• [Task description]:
A faithful copy without images is required: write out all the records exactly.

• [Task material]:
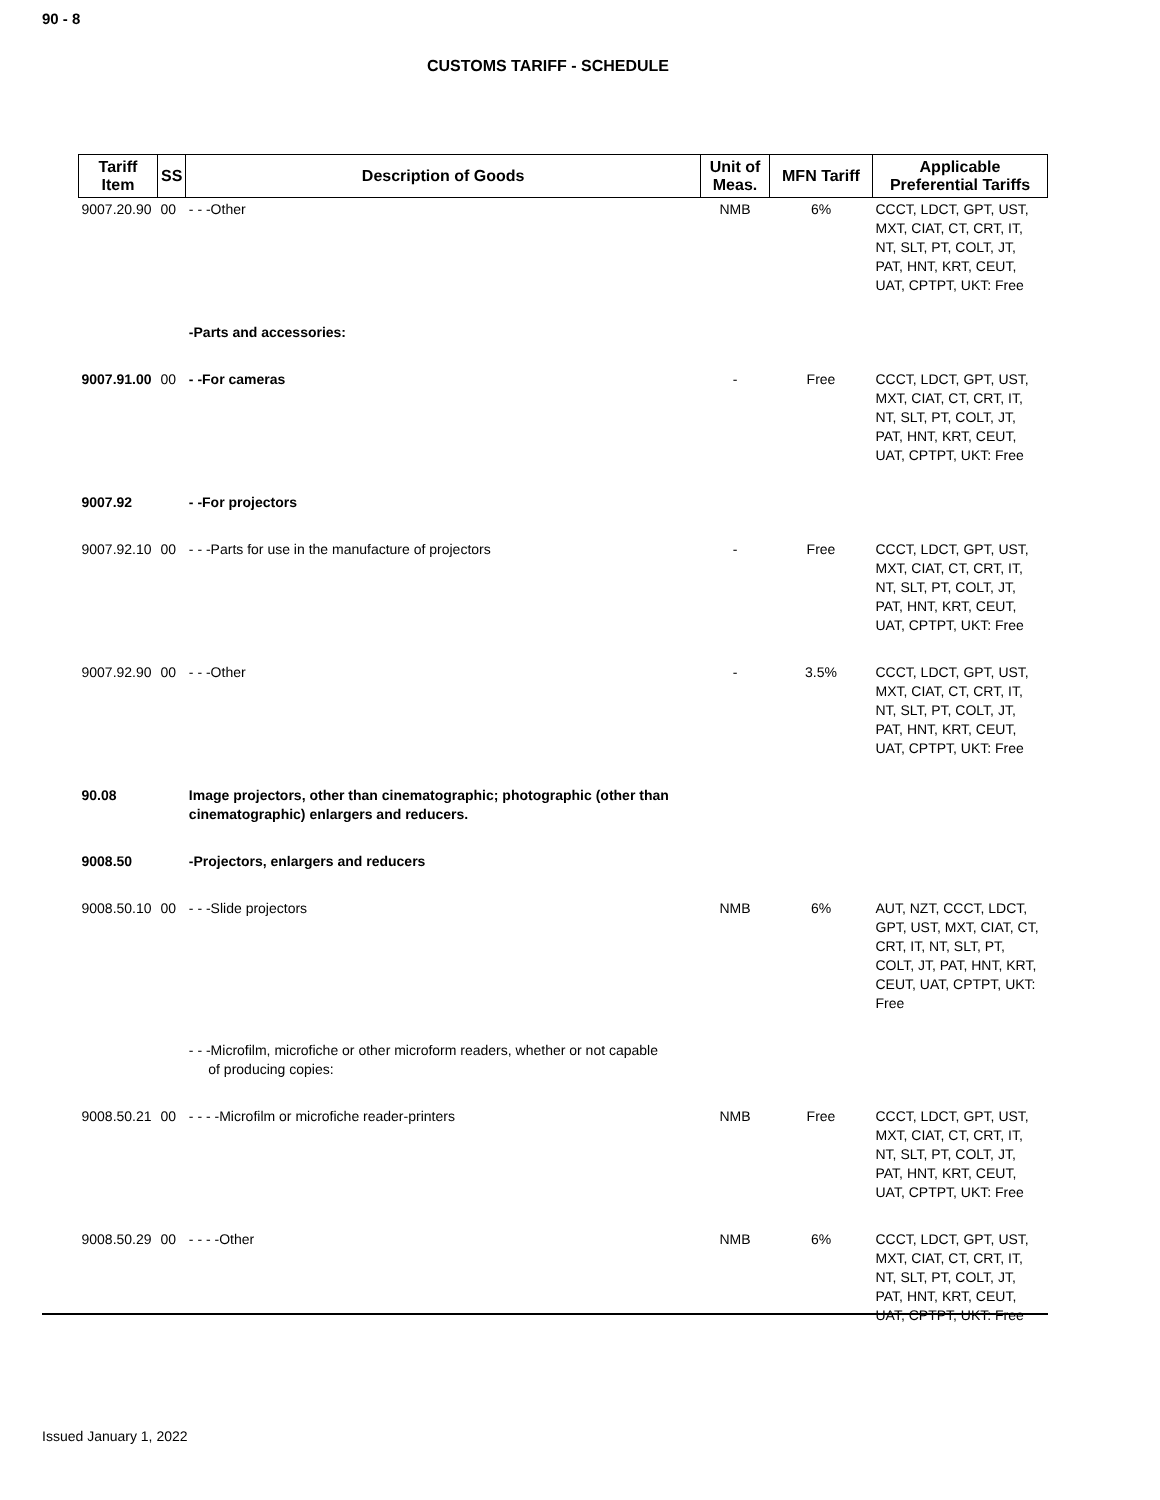90 - 8
CUSTOMS TARIFF - SCHEDULE
| Tariff Item | SS | Description of Goods | Unit of Meas. | MFN Tariff | Applicable Preferential Tariffs |
| --- | --- | --- | --- | --- | --- |
| 9007.20.90 | 00 | - - -Other | NMB | 6% | CCCT, LDCT, GPT, UST, MXT, CIAT, CT, CRT, IT, NT, SLT, PT, COLT, JT, PAT, HNT, KRT, CEUT, UAT, CPTPT, UKT: Free |
| | | -Parts and accessories: | | | |
| 9007.91.00 | 00 | - -For cameras | - | Free | CCCT, LDCT, GPT, UST, MXT, CIAT, CT, CRT, IT, NT, SLT, PT, COLT, JT, PAT, HNT, KRT, CEUT, UAT, CPTPT, UKT: Free |
| 9007.92 | | - -For projectors | | | |
| 9007.92.10 | 00 | - - -Parts for use in the manufacture of projectors | - | Free | CCCT, LDCT, GPT, UST, MXT, CIAT, CT, CRT, IT, NT, SLT, PT, COLT, JT, PAT, HNT, KRT, CEUT, UAT, CPTPT, UKT: Free |
| 9007.92.90 | 00 | - - -Other | - | 3.5% | CCCT, LDCT, GPT, UST, MXT, CIAT, CT, CRT, IT, NT, SLT, PT, COLT, JT, PAT, HNT, KRT, CEUT, UAT, CPTPT, UKT: Free |
| 90.08 | | Image projectors, other than cinematographic; photographic (other than cinematographic) enlargers and reducers. | | | |
| 9008.50 | | -Projectors, enlargers and reducers | | | |
| 9008.50.10 | 00 | - - -Slide projectors | NMB | 6% | AUT, NZT, CCCT, LDCT, GPT, UST, MXT, CIAT, CT, CRT, IT, NT, SLT, PT, COLT, JT, PAT, HNT, KRT, CEUT, UAT, CPTPT, UKT: Free |
| | | - - -Microfilm, microfiche or other microform readers, whether or not capable of producing copies: | | | |
| 9008.50.21 | 00 | - - - -Microfilm or microfiche reader-printers | NMB | Free | CCCT, LDCT, GPT, UST, MXT, CIAT, CT, CRT, IT, NT, SLT, PT, COLT, JT, PAT, HNT, KRT, CEUT, UAT, CPTPT, UKT: Free |
| 9008.50.29 | 00 | - - - -Other | NMB | 6% | CCCT, LDCT, GPT, UST, MXT, CIAT, CT, CRT, IT, NT, SLT, PT, COLT, JT, PAT, HNT, KRT, CEUT, UAT, CPTPT, UKT: Free |
Issued January 1, 2022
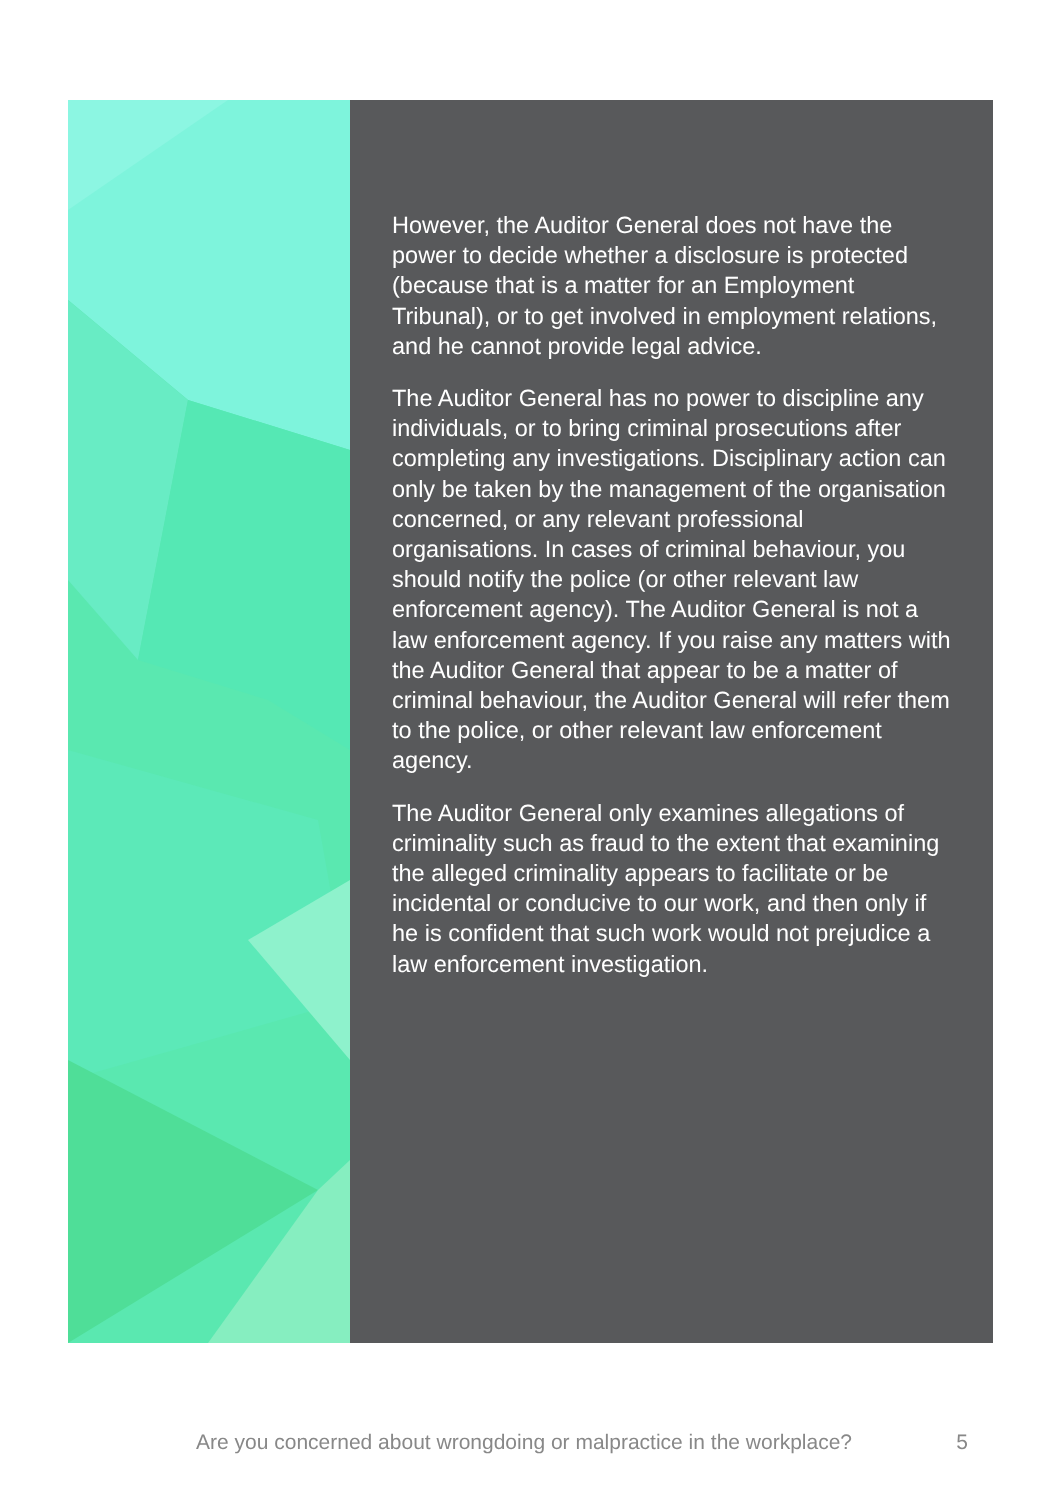However, the Auditor General does not have the power to decide whether a disclosure is protected (because that is a matter for an Employment Tribunal), or to get involved in employment relations, and he cannot provide legal advice.
The Auditor General has no power to discipline any individuals, or to bring criminal prosecutions after completing any investigations. Disciplinary action can only be taken by the management of the organisation concerned, or any relevant professional organisations. In cases of criminal behaviour, you should notify the police (or other relevant law enforcement agency). The Auditor General is not a law enforcement agency. If you raise any matters with the Auditor General that appear to be a matter of criminal behaviour, the Auditor General will refer them to the police, or other relevant law enforcement agency.
The Auditor General only examines allegations of criminality such as fraud to the extent that examining the alleged criminality appears to facilitate or be incidental or conducive to our work, and then only if he is confident that such work would not prejudice a law enforcement investigation.
Are you concerned about wrongdoing or malpractice in the workplace? 5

• [Answer to this problem]:
90 - 8
CUSTOMS TARIFF - SCHEDULE
| Tariff Item | SS | Description of Goods | Unit of Meas. | MFN Tariff | Applicable Preferential Tariffs |
| --- | --- | --- | --- | --- | --- |
| 9007.20.90 | 00 | - - -Other | NMB | 6% | CCCT, LDCT, GPT, UST, MXT, CIAT, CT, CRT, IT, NT, SLT, PT, COLT, JT, PAT, HNT, KRT, CEUT, UAT, CPTPT, UKT: Free |
| | | -Parts and accessories: | | | |
| 9007.91.00 | 00 | - -For cameras | - | Free | CCCT, LDCT, GPT, UST, MXT, CIAT, CT, CRT, IT, NT, SLT, PT, COLT, JT, PAT, HNT, KRT, CEUT, UAT, CPTPT, UKT: Free |
| 9007.92 | | - -For projectors | | | |
| 9007.92.10 | 00 | - - -Parts for use in the manufacture of projectors | - | Free | CCCT, LDCT, GPT, UST, MXT, CIAT, CT, CRT, IT, NT, SLT, PT, COLT, JT, PAT, HNT, KRT, CEUT, UAT, CPTPT, UKT: Free |
| 9007.92.90 | 00 | - - -Other | - | 3.5% | CCCT, LDCT, GPT, UST, MXT, CIAT, CT, CRT, IT, NT, SLT, PT, COLT, JT, PAT, HNT, KRT, CEUT, UAT, CPTPT, UKT: Free |
| 90.08 | | Image projectors, other than cinematographic; photographic (other than cinematographic) enlargers and reducers. | | | |
| 9008.50 | | -Projectors, enlargers and reducers | | | |
| 9008.50.10 | 00 | - - -Slide projectors | NMB | 6% | AUT, NZT, CCCT, LDCT, GPT, UST, MXT, CIAT, CT, CRT, IT, NT, SLT, PT, COLT, JT, PAT, HNT, KRT, CEUT, UAT, CPTPT, UKT: Free |
| | | - - -Microfilm, microfiche or other microform readers, whether or not capable of producing copies: | | | |
| 9008.50.21 | 00 | - - - -Microfilm or microfiche reader-printers | NMB | Free | CCCT, LDCT, GPT, UST, MXT, CIAT, CT, CRT, IT, NT, SLT, PT, COLT, JT, PAT, HNT, KRT, CEUT, UAT, CPTPT, UKT: Free |
| 9008.50.29 | 00 | - - - -Other | NMB | 6% | CCCT, LDCT, GPT, UST, MXT, CIAT, CT, CRT, IT, NT, SLT, PT, COLT, JT, PAT, HNT, KRT, CEUT, UAT, CPTPT, UKT: Free |
Issued January 1, 2022
However, the Auditor General does not have the power to decide whether a disclosure is protected (because that is a matter for an Employment Tribunal), or to get involved in employment relations, and he cannot provide legal advice.
The Auditor General has no power to discipline any individuals, or to bring criminal prosecutions after completing any investigations. Disciplinary action can only be taken by the management of the organisation concerned, or any relevant professional organisations. In cases of criminal behaviour, you should notify the police (or other relevant law enforcement agency). The Auditor General is not a law enforcement agency. If you raise any matters with the Auditor General that appear to be a matter of criminal behaviour, the Auditor General will refer them to the police, or other relevant law enforcement agency.
The Auditor General only examines allegations of criminality such as fraud to the extent that examining the alleged criminality appears to facilitate or be incidental or conducive to our work, and then only if he is confident that such work would not prejudice a law enforcement investigation.
Are you concerned about wrongdoing or malpractice in the workplace? 5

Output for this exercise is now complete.